You will find all kinds of swim gear, running attire and cycling equipment in the 2011 Toyota Tacoma that serves as Morales’ mobile office, but you will not find candy wrappers and empty soft drink cans. He has been conscientious about his diet since the seventh grade, and cannot recall the last time he consumed a soft drink or fried food.
In 2011, when Morales started biking, Wendt heard about the United States Cycling Time Trials in Augusta. Morales borrowed a bike from a Lexington man, and rode it one time before heading to Augusta. Upon arrival, Morales was informed that the bike did not meet race standards, so he was sent to a mechanics garage for adjustments.
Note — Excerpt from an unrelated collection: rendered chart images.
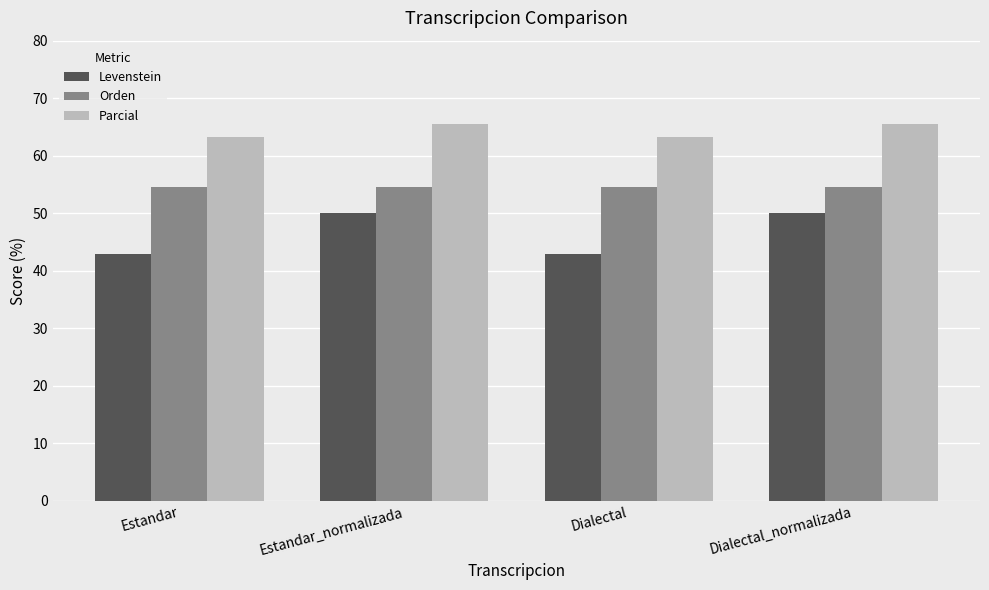

Reading left to right, what are all the values shown in this chart?

Levenstein: Estandar=42.9	Estandar_normalizada=50.0	Dialectal=42.9	Dialectal_normalizada=50.0
Orden: Estandar=54.5	Estandar_normalizada=54.5	Dialectal=54.5	Dialectal_normalizada=54.5
Parcial: Estandar=63.3	Estandar_normalizada=65.5	Dialectal=63.3	Dialectal_normalizada=65.5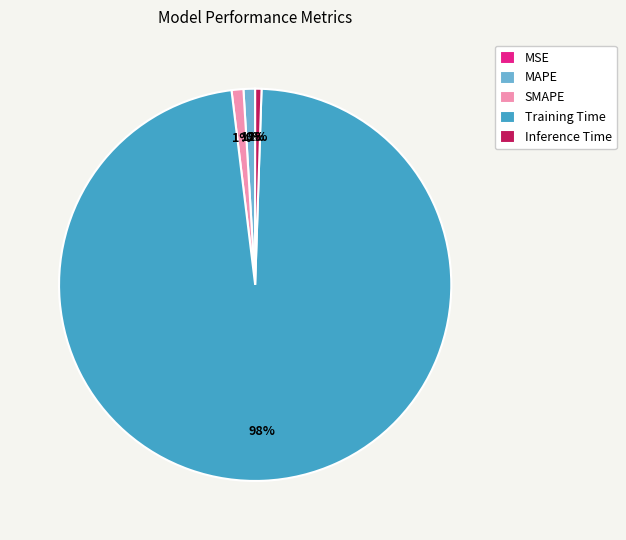

Which category has the biggest portion of the pie?

Training Time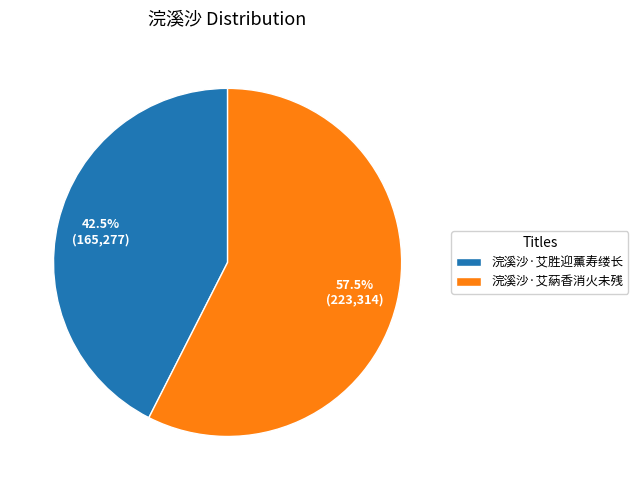

Combined, what portion of the pie is 浣溪沙·艾蒳香消火未残 and 浣溪沙·艾胜迎薰寿缕长?

100.0%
When Morales returned to the starting line, he garnered stares from other competitors because he was not wearing an aero-dynamic helmet, and was dressed simply in a pair of biker shorts and a T-shirt.
“The other kids were looking at him, like, ‘What is this?’ ” Wendt recalls. “ ‘Really? You’re going to race? Really?’ ”
Without having warmed up for the race, and riding on a strange bike, Morales finished 26th in the country.
A year ago, Morales was visiting his older brother at Appalachian State University in Boone, N.C., when he took off on a Saturday morning bike ride up a nearby mountain. When he got near the top he noticed a strip of finishing-line tape strung across the road. Upon further inspection, Morales found a road race was scheduled that day.
In fact, the race was The Knob Two-miler, which starts in downtown Boone, covers a course described by race organizers as “two miles of pure hill,” and finishes at Howard’s Knob Park. Morales scurried down the mountain, dropped his bike off with his brother and ran the race, without an official number on his shirt and while wearing biker shorts.
He quickly found himself in the lead pack of three runners who jockeyed back-and-forth, mixing walking with running as they climbed the mountain. Morales finished second.
Four days later, still exhausted from his weekend climbs up the North Carolina mountain, Morales won the Lexington County Invitational cross country race at Lexington High in a school-record time of 14:57.
“That’s a kid gifted with power, speed and endurance,” Wendt says. “You really don’t see that much.”
Those gifts have caught the eye of college cross country coaches, but Morales is not certain he wants to restrict himself to long-distance running in college. He also is considering offers from Marymount (Va.) University and the University of Colorado-Colorado Springs, both of which field triathlon teams.
Representatives from those schools, no doubt, see a future Olympian in Morales. The 2016 Olympics might be unrealistic while he is still in college, but the 2020 Games are on Morales’ radar.
By then, we will better understand why he once was the best high school athlete in the state of South Carolina.